Hi everyone,

First of all, thanks for this amazing work!

I am one of the main developers of Brevitas, and I have been recently working to include this optimization as part of our library.

Here you can find the PR where I am working on it, including an extension to also optimize the scale, based on the suggestion given in this other issue, and some practical experimentation with it.

I've been doing some experiments on CNNs (mostly for the ability to quickly iterate between configurations), and I have few questions that I was hoping you could help me with:

• With per channel quantization, HQQ (zero point) + bias correction gives me the same accuracy as just bias correction without HQQ. I assume this is more or less normal since in both cases the goal is to reduce quantization error through an additional term, but I was curious about your opinion.
• While implementing HQQ for scale point optimization, I noticed that I had to considerably increase the value of beta, otherwise the final accuracy would drop. Apparently, even though the mean error would go down, the max error would increase way too much, hindering the quantization process. Would you have any intuition why this is the case?
• If I try to optimize both scale and zero point at the same time (in this order), I notice a considerable drop in accuracy compared to the case where either one of them is optimized. This seems a bit strange since a similar setup for MSE seems to work just fine.

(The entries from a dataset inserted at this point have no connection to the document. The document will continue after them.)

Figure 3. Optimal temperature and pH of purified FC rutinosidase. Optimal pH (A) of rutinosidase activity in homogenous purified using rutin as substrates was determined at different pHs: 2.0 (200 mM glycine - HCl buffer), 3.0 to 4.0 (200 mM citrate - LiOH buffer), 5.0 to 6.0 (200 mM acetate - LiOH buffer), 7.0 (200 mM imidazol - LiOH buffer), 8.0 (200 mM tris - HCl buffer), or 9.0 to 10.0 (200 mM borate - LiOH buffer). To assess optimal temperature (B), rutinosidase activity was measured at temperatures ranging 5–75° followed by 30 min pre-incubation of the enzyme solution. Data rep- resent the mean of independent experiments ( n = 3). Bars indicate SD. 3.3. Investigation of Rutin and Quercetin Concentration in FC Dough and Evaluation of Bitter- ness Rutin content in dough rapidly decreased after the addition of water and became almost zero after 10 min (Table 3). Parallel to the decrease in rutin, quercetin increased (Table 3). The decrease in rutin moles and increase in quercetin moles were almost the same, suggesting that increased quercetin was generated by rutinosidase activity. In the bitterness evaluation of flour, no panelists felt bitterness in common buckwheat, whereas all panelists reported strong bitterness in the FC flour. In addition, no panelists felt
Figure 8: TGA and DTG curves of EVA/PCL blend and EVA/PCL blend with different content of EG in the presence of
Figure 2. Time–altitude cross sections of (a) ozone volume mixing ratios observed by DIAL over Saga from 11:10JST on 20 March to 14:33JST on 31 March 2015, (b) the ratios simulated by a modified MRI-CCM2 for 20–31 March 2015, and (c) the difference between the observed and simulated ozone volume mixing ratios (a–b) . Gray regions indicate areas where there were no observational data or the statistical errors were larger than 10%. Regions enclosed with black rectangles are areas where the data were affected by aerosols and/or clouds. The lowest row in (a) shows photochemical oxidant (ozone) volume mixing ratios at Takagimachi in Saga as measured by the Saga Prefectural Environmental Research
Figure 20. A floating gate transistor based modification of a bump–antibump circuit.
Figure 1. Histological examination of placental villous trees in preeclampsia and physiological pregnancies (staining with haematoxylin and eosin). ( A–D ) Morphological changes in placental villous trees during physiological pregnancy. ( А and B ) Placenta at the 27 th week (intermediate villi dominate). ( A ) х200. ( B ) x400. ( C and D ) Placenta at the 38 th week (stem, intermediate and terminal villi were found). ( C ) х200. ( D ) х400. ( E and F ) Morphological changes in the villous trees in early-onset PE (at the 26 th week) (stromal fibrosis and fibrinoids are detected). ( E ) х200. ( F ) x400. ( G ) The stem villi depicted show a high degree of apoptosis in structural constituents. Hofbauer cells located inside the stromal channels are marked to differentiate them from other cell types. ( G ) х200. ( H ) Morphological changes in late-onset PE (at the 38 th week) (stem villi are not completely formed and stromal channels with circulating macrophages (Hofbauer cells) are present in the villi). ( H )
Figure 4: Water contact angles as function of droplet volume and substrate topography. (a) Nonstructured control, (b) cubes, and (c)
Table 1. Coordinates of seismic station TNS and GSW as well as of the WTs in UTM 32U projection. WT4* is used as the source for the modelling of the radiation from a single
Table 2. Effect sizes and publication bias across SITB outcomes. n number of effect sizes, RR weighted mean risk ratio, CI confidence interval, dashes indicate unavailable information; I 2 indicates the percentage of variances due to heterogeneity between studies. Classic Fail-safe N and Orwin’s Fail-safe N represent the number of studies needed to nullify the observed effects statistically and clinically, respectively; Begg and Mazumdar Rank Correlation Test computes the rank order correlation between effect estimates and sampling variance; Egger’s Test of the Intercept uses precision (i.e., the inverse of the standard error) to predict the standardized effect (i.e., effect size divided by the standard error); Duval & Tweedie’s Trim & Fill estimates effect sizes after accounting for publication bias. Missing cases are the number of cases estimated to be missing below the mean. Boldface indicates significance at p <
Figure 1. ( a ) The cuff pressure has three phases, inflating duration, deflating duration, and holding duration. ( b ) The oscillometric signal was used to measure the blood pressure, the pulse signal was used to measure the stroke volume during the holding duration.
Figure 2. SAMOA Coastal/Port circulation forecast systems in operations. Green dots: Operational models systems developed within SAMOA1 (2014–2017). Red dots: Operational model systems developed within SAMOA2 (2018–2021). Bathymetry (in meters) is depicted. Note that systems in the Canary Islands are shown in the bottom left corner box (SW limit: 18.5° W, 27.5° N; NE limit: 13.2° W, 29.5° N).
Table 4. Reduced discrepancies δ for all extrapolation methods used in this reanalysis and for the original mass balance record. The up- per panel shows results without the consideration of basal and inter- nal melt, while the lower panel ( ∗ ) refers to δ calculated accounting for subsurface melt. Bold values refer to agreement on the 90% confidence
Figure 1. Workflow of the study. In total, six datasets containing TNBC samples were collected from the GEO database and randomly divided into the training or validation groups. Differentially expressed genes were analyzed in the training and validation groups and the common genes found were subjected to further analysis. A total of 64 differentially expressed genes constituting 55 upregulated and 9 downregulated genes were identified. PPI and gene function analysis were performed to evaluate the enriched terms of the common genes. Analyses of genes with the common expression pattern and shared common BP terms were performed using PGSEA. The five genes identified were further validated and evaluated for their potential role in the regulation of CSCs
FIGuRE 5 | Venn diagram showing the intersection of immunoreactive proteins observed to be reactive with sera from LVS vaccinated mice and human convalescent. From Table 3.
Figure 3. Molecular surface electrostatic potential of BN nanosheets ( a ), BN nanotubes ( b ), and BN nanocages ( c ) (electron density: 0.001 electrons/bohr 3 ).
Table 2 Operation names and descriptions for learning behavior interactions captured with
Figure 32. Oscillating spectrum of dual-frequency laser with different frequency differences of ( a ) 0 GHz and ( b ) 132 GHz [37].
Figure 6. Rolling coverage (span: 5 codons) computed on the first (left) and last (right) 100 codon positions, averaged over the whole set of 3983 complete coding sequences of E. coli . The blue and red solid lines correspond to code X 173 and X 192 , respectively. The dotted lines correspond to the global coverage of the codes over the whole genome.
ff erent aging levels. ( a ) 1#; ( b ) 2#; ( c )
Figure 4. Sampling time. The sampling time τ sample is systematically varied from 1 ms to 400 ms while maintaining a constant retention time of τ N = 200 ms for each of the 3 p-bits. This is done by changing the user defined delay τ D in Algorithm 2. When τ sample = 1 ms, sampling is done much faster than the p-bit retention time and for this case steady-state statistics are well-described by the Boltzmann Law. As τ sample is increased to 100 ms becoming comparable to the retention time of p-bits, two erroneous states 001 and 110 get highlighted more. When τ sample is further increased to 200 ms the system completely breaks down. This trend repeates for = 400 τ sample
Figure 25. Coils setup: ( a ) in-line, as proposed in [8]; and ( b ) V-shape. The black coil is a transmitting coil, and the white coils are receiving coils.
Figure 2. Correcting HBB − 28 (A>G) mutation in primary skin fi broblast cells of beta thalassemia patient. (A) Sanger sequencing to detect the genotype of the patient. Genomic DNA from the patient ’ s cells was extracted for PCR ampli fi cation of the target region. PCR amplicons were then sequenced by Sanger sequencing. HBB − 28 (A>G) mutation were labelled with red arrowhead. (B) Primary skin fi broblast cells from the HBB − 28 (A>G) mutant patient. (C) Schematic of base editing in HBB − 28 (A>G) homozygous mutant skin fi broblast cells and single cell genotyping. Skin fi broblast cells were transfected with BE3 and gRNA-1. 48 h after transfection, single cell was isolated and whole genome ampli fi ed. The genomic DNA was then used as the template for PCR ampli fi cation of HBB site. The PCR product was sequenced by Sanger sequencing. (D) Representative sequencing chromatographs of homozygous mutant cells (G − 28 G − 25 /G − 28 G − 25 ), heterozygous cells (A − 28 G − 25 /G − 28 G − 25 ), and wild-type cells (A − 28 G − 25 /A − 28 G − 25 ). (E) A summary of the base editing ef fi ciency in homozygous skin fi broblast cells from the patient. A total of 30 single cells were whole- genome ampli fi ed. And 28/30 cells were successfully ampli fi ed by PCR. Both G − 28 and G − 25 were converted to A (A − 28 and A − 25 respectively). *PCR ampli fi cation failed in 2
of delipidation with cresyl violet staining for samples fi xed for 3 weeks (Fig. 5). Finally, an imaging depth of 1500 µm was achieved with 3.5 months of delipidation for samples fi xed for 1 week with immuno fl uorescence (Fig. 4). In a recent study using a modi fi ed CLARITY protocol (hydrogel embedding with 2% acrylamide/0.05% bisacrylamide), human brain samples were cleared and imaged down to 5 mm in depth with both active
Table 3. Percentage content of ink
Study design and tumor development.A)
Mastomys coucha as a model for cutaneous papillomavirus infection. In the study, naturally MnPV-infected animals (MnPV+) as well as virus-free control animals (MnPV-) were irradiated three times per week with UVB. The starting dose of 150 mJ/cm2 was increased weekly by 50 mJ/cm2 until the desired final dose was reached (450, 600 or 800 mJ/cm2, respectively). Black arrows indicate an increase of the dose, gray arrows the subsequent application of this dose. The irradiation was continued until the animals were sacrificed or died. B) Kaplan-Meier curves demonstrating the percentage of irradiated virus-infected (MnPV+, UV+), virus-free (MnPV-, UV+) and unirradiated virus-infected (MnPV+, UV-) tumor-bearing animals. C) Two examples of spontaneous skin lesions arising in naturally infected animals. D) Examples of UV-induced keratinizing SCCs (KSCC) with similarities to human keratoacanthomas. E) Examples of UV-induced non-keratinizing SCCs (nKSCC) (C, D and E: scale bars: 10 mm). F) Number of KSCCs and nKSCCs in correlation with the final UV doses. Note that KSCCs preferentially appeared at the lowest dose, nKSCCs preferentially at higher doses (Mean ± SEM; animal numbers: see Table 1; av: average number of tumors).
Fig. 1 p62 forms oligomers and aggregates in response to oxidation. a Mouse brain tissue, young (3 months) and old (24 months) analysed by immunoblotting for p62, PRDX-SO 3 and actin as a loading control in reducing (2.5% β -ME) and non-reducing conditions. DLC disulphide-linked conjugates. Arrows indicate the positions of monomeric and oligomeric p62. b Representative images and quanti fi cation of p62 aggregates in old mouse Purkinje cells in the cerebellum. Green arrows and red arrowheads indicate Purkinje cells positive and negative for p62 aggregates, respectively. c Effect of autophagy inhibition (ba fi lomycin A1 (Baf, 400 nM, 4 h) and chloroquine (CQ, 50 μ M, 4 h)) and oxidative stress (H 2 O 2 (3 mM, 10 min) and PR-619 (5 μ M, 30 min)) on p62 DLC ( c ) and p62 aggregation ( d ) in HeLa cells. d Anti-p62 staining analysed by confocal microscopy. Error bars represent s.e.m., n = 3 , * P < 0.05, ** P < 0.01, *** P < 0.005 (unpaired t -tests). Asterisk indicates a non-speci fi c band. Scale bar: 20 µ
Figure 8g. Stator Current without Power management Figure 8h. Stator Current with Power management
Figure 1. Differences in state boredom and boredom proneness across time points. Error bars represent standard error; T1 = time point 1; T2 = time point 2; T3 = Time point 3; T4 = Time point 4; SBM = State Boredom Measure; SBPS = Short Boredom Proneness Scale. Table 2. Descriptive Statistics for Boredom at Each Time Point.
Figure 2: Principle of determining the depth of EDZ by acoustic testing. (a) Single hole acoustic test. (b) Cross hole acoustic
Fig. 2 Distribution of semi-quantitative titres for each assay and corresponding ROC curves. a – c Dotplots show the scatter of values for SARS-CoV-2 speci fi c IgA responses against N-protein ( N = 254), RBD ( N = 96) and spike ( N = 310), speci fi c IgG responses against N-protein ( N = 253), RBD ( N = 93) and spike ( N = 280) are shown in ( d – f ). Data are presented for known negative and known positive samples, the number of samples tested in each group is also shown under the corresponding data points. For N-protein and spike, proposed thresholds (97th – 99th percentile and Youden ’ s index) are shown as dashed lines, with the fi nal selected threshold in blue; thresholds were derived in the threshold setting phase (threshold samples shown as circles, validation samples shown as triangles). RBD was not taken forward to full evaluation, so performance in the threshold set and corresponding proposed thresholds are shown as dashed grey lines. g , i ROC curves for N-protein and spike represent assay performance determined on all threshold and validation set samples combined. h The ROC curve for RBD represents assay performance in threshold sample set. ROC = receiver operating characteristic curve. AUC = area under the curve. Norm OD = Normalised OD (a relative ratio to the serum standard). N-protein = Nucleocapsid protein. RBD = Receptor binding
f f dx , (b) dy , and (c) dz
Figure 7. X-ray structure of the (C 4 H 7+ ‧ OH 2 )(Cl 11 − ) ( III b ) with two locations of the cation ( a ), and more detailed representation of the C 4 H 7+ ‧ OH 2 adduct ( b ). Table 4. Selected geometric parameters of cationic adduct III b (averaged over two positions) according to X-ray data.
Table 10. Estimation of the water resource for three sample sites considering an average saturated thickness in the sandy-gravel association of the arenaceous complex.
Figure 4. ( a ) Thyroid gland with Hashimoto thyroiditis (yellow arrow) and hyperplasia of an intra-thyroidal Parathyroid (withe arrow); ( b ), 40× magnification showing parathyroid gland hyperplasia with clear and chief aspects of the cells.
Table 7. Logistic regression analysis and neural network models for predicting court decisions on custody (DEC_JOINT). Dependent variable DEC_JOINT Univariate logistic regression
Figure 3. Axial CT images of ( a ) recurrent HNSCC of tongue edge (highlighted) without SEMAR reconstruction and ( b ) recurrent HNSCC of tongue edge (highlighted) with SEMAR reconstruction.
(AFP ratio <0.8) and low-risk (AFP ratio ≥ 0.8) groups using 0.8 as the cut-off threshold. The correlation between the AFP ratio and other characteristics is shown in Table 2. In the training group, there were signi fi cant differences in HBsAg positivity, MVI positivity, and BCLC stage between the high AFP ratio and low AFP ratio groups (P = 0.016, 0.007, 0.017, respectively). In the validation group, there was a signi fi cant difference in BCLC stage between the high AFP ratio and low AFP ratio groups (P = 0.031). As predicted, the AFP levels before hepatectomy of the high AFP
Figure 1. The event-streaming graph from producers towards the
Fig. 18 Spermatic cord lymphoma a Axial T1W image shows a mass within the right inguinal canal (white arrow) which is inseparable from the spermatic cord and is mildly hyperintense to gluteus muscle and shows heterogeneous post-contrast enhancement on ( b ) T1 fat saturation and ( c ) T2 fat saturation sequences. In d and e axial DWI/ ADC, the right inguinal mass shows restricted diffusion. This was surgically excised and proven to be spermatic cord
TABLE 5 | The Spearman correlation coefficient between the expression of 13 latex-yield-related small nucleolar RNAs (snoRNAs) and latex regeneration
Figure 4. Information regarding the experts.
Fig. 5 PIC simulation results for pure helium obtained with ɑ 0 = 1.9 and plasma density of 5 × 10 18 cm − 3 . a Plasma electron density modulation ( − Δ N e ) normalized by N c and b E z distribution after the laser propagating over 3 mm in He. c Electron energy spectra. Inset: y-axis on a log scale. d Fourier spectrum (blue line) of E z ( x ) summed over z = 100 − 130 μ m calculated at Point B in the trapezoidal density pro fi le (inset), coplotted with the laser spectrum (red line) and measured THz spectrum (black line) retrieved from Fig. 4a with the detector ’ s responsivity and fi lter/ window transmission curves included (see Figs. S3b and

I'll be working and testing the implementation on a few more use cases, including Transformers and Stable Diffusion, and expanding to per group quantization. I'll let you know in case I have more questions.

Thanks,
Giuseppe

Hi @Giuseppe5 ! Thank you for your message !

I haven't tested it on CNNs, only dense layers in transformer models (both LLMs and vision models), but I can try answering the questions:

• Bias correction: it depends on the group-size. Assuming that you use axis=0 and no reshaping (group-size=num rows), in this case, the zero-point is just a bias, so it's not surprising. However, if you reduce the group-size, you should see better results than the bias term.

• I found that optimizing the scale is a bit tricky because of instabilities. If we follow the same math, the solution to the scale should be torch.mean((Wq - z)/(Wf - We) axis=axis, keepdim=True), the We should tend to 0 as we converge. I found that this is very unstable, especially with fp16. Instead, I tried a grid search logic which basically does an exhaustive search in the neighborhood but makes sure that the updated scale is not too far from the input. It only slightly improves the results.
  The thing is, if you use autograd to optimize all the parameters (Wq, scale, zero) for thousands of iterations ( you can try it here ), you'll notice that the most important parameter is the zero-point, the scaling parameter only gets updated slightly. I also run some more experiments and it's clear that the zero-point is more important than the scaling especially at lower bits. So I just kept it untouched for the moment.
  You can still make it a trainable parameter with HQQ+, but it doesn't really improve the results imo, maybe it depends on the use-case and the group-sizes/nbits.

Let me know if you have any other questions, happy to assist!